To improve it, Qualcomm leaned on its existing patent portfolio; it merges data from existing GNSS satellites (including GPS, Europe’s Galileo, Russia’s GLONASS, and more) with something called VEPP, or vision enhanced precise positioning. In essence, Qualcomm is using imagery from existing video cameras to pinpoint a car’s precise location. Self-driving cars will also need to communicate with each other — and with stop signs, traffic lights, and all sorts of traffic infrastructure. Qualcomm argues that CV2X (cellular vehicle-to-everything) communication will fill that need. And it’s baked into the Reference Platform, of course.

“The cost to go do this is not astronomical,” Duggal told Digital Trends. “You basically need a standard camera like you have today… everything else is something you are already enabling the telematics unit for.”

Then there’s all of that multimedia goodness.

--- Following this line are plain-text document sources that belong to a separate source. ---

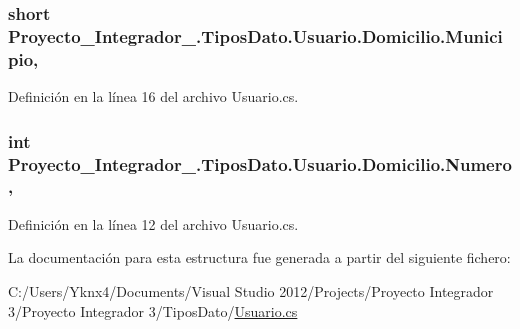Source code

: \hypertarget{struct_proyecto___integrador__3_1_1_tipos_dato_1_1_usuario_1_1_domicilio_a909e9dfc0615a13937e6c4134dca57c5}{
\subsubsection[{Municipio}]{\setlength{\rightskip}{0pt plus 5cm}short Proyecto\-\_\-\-Integrador\-\_.\-Tipos\-Dato.\-Usuario.\-Domicilio.\-Municipio\hspace{0.3cm}{\ttfamily [get]}, {\ttfamily [set]}}}\label{struct_proyecto___integrador__3_1_1_tipos_dato_1_1_usuario_1_1_domicilio_a909e9dfc0615a13937e6c4134dca57c5}


Definición en la línea 16 del archivo Usuario.\-cs.

\hypertarget{struct_proyecto___integrador__3_1_1_tipos_dato_1_1_usuario_1_1_domicilio_a31d02de9239bc44c3da8022fc36419e1}{
\subsubsection[{Numero}]{\setlength{\rightskip}{0pt plus 5cm}int Proyecto\-\_\-\-Integrador\-\_.\-Tipos\-Dato.\-Usuario.\-Domicilio.\-Numero\hspace{0.3cm}{\ttfamily [get]}, {\ttfamily [set]}}}\label{struct_proyecto___integrador__3_1_1_tipos_dato_1_1_usuario_1_1_domicilio_a31d02de9239bc44c3da8022fc36419e1}


Definición en la línea 12 del archivo Usuario.\-cs.



La documentación para esta estructura fue generada a partir del siguiente fichero\-:\begin{DoxyCompactItemize}
\item 
C\-:/\-Users/\-Yknx4/\-Documents/\-Visual Studio 2012/\-Projects/\-Proyecto Integrador 3/\-Proyecto Integrador 3/\-Tipos\-Dato/\hyperlink{_usuario_8cs}{Usuario.\-cs}\end{DoxyCompactItemize}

Imagine screens embedded in the back seats, passengers playing massive online games that they connect to through the car, multimedia through the dashboard for the front seat passengers, and more. Support for 2.4 GHz and 5 GHz Wi-Fi bands make it possible, and because Qualcomm builds in two SIMs — one for the car, one for the driver — the chip can simultaneously stream your favorite Jason Isbell songs while your car dodges and weaves through traffic.

There’s more of course. Imagine using your cell phone as a key fob to unlock your car, rather than … well, a key fob. Imagine a heart-rate monitor on your wrist that keeps tabs on your vitals and shares them with your sedan, to ensure that you’re alert and awake. Imagine all of that showing up in your next car. The future is always right around the corner … but it turns out, it might be closer even than you think.